■ EXERCISE PASSAGE ■

____

Abstract
Progressive neurodegenerative diseases plague millions of individuals both in the United States and across the world. The current pathology of progressive neurodegenerative tauopathies, such as Alzheimer's disease (AD), Pick's disease, frontotemporal dementia (FTD), and progressive supranuclear palsy, primarily revolves around phosphorylation and hyperphosphorylation of the tau protein. However, more recent evidence suggests acetylation of tau protein at lysine 280 may be a critical step in molecular pathology of these neurodegenerative diseases prior to the tau hyperphosphorylation. Secondary injury cascades such as oxidative stress, endoplasmic reticulum stress, and neuroinflammation contribute to lasting damage within the brain and can be induced by a number of different risk factors. These injury cascades funnel into a common pathway of early tau acetylation, which may serve as the catalyst for progressive degeneration. The post translational modification of tau can result in production of toxic oligomers, contributing to reduced solubility as well as aggregation and formation of neurofibrillary tangles, the hallmark of AD pathology. Chronic Traumatic Encephalopathy (CTE), caused by repetitive brain trauma is also associated with a hyperphosphorylation of tau. We postulated acetylation of tau at lysine 280 in CTE disease could be present prior to the hyperphosphorylation and tested this hypothesis in CTE pathologic specimens. We also tested for ac-tau 280 in early stage Alzheimer's disease (Braak stage 1). Histopathological examination using the ac tau 280 antibody was performed in three Alzheimer's cases and three CTE patients. Presence of ac-tau 280 was confirmed in all cases at early sites of disease manifestation. These findings suggest that tau acetylation may precede tau phosphorylation and could be the first "triggering" event leading to neuronal loss. To the best of our knowledge, this is the first study to identify acetylation of the tau protein in CTE. Prevention of tau acetylation could possibly serve as a novel target for stopping neurodegeneration before it fully begins. In this study, we highlight what is known about tau acetylation and neurodegeneration.

____

■ AIM OF THE EXERCISE ■
Copy the abstract on tau acetylation above in full, word for word.

Items from a dataset:
____

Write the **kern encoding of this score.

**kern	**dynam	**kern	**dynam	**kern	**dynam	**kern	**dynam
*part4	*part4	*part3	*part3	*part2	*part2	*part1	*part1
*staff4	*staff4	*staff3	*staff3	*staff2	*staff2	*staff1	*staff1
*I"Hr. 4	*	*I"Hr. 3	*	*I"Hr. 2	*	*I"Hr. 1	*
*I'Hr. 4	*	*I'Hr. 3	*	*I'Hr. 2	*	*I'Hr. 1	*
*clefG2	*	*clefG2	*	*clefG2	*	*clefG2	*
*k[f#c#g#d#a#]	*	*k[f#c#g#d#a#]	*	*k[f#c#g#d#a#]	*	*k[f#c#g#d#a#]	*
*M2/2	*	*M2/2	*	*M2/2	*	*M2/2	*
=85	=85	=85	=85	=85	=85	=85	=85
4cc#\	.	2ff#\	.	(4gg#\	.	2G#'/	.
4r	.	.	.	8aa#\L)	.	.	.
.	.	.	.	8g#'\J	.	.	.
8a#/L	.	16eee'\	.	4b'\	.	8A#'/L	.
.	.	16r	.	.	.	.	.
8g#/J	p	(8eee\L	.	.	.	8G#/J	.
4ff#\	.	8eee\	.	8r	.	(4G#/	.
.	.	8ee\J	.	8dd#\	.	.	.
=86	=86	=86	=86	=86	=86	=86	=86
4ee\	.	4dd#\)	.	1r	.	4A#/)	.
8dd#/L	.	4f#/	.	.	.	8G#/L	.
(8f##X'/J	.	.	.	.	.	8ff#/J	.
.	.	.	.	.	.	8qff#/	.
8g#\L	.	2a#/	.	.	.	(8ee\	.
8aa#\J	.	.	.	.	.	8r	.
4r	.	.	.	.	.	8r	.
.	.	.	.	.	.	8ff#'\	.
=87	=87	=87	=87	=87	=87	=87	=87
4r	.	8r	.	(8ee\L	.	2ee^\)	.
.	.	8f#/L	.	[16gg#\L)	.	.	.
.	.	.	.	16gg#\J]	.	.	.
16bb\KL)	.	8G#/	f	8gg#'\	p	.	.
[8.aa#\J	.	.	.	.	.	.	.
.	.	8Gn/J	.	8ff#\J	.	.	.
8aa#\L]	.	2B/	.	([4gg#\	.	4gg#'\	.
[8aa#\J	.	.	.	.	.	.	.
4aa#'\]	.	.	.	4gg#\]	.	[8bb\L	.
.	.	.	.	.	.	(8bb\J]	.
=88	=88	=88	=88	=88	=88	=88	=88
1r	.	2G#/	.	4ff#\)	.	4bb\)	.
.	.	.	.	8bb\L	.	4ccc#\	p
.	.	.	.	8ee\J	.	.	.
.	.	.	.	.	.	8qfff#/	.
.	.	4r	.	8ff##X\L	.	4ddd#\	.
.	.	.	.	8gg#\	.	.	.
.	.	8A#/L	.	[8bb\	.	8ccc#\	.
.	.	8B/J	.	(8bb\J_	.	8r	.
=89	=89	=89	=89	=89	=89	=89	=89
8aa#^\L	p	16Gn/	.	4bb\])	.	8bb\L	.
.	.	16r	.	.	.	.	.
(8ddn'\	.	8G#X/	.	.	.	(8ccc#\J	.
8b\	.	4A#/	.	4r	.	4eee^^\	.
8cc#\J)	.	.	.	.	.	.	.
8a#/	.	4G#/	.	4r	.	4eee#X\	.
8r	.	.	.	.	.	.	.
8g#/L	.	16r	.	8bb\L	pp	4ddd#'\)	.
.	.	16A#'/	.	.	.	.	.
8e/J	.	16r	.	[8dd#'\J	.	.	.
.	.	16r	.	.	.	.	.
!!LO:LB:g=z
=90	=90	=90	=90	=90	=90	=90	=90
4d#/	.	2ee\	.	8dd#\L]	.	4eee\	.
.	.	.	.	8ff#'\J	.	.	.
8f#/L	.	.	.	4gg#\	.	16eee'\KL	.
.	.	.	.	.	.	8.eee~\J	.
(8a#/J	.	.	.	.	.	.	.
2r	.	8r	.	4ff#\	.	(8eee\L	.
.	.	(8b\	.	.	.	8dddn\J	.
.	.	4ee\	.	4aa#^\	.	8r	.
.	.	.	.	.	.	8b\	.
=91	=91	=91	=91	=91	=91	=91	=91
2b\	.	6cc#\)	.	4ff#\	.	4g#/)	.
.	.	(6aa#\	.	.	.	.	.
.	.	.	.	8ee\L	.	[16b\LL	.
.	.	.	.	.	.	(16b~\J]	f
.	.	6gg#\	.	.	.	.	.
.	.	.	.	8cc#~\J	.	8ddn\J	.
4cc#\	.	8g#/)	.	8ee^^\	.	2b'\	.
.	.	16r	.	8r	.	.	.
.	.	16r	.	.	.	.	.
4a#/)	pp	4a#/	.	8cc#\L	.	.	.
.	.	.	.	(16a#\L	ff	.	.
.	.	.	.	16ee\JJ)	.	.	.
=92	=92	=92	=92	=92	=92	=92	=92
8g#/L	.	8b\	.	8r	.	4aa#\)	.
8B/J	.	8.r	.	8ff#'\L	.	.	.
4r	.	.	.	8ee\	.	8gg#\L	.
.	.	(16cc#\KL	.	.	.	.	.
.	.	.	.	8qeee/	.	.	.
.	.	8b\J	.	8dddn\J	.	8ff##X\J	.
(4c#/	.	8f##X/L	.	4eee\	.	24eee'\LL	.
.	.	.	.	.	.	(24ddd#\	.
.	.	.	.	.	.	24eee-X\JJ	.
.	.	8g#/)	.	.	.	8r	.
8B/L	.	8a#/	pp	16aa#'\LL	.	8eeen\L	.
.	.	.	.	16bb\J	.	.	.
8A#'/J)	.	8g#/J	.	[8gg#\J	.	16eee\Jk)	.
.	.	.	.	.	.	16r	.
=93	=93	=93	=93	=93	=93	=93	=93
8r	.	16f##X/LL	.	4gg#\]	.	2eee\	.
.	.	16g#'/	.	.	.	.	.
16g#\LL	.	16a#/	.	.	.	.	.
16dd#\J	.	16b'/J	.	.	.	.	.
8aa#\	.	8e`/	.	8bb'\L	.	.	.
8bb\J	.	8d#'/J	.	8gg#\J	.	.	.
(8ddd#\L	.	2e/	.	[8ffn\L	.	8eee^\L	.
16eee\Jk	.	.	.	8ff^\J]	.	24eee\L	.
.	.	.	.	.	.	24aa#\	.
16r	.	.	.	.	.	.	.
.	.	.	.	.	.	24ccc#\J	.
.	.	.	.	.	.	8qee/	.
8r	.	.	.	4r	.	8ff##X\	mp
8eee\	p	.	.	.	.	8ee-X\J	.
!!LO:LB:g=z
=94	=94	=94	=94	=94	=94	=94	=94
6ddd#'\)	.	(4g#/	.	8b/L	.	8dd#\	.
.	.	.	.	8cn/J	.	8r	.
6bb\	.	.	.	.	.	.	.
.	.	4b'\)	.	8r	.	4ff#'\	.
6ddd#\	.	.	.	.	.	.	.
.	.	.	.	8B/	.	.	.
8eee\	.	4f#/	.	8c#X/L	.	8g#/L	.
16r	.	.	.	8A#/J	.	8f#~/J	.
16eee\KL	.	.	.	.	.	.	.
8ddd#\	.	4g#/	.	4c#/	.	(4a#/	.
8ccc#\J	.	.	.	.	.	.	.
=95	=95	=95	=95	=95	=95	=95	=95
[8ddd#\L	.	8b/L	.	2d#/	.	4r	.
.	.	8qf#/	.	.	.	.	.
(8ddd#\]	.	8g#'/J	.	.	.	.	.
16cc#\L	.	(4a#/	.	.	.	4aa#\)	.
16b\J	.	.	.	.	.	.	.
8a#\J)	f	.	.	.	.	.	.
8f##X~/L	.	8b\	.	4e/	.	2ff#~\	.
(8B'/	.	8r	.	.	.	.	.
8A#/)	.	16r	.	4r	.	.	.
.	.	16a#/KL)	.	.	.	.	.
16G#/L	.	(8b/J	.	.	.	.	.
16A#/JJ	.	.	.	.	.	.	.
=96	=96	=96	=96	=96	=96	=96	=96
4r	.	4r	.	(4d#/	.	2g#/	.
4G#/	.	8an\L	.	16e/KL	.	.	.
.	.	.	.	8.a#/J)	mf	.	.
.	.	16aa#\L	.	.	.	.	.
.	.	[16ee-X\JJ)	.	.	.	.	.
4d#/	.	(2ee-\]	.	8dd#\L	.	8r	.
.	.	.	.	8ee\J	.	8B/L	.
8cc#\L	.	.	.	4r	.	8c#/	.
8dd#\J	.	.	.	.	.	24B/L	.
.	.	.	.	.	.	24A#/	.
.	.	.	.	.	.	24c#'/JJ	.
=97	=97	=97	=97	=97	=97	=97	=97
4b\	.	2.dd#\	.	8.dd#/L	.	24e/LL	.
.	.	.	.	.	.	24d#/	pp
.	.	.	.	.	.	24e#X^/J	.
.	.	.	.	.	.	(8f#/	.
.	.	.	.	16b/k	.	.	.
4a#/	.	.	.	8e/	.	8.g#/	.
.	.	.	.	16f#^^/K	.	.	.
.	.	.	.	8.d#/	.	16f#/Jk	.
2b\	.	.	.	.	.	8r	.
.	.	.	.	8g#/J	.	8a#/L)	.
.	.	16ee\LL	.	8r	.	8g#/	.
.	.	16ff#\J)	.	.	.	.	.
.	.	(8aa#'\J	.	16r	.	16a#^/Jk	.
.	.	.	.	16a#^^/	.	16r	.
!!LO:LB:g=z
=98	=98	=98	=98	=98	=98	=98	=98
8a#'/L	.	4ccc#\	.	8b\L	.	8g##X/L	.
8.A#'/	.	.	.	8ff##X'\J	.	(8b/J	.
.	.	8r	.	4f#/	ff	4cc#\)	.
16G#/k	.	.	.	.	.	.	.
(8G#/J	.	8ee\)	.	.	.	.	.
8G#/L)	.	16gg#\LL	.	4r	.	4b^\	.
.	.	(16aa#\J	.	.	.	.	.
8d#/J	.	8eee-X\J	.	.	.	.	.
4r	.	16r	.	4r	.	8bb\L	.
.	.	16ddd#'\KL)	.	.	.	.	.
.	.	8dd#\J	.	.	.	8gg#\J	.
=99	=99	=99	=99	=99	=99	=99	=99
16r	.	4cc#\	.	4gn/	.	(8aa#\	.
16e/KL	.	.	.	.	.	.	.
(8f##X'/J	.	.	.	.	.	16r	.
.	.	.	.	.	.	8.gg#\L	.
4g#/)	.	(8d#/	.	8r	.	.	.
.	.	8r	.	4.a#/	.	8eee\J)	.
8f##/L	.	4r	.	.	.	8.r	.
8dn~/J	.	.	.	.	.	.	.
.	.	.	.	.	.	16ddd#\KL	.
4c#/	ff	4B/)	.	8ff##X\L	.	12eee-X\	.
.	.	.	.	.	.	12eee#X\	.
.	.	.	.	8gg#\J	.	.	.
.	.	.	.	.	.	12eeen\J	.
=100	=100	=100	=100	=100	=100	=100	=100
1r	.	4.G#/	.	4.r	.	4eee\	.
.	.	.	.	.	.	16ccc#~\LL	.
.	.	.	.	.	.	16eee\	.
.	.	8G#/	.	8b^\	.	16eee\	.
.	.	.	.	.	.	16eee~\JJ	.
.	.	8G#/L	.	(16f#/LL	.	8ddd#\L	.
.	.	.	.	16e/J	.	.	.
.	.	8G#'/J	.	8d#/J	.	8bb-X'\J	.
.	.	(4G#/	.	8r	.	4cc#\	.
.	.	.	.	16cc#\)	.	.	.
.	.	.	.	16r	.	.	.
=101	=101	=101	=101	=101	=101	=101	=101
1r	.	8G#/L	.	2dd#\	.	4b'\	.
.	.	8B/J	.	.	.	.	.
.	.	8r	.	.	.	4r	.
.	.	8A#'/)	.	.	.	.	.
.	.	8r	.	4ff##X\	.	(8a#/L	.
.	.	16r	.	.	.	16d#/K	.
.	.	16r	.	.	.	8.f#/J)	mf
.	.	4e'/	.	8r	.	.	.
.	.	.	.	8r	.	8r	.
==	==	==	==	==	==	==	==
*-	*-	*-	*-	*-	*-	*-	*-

____

■ RESPONSE AREA ■
Abstract
Progressive neurodegenerative diseases plague millions of individuals both in the United States and across the world. The current pathology of progressive neurodegenerative tauopathies, such as Alzheimer's disease (AD), Pick's disease, frontotemporal dementia (FTD), and progressive supranuclear palsy, primarily revolves around phosphorylation and hyperphosphorylation of the tau protein. However, more recent evidence suggests acetylation of tau protein at lysine 280 may be a critical step in molecular pathology of these neurodegenerative diseases prior to the tau hyperphosphorylation. Secondary injury cascades such as oxidative stress, endoplasmic reticulum stress, and neuroinflammation contribute to lasting damage within the brain and can be induced by a number of different risk factors. These injury cascades funnel into a common pathway of early tau acetylation, which may serve as the catalyst for progressive degeneration. The post translational modification of tau can result in production of toxic oligomers, contributing to reduced solubility as well as aggregation and formation of neurofibrillary tangles, the hallmark of AD pathology. Chronic Traumatic Encephalopathy (CTE), caused by repetitive brain trauma is also associated with a hyperphosphorylation of tau. We postulated acetylation of tau at lysine 280 in CTE disease could be present prior to the hyperphosphorylation and tested this hypothesis in CTE pathologic specimens. We also tested for ac-tau 280 in early stage Alzheimer's disease (Braak stage 1). Histopathological examination using the ac tau 280 antibody was performed in three Alzheimer's cases and three CTE patients. Presence of ac-tau 280 was confirmed in all cases at early sites of disease manifestation. These findings suggest that tau acetylation may precede tau phosphorylation and could be the first "triggering" event leading to neuronal loss. To the best of our knowledge, this is the first study to identify acetylation of the tau protein in CTE. Prevention of tau acetylation could possibly serve as a novel target for stopping neurodegeneration before it fully begins. In this study, we highlight what is known about tau acetylation and neurodegeneration.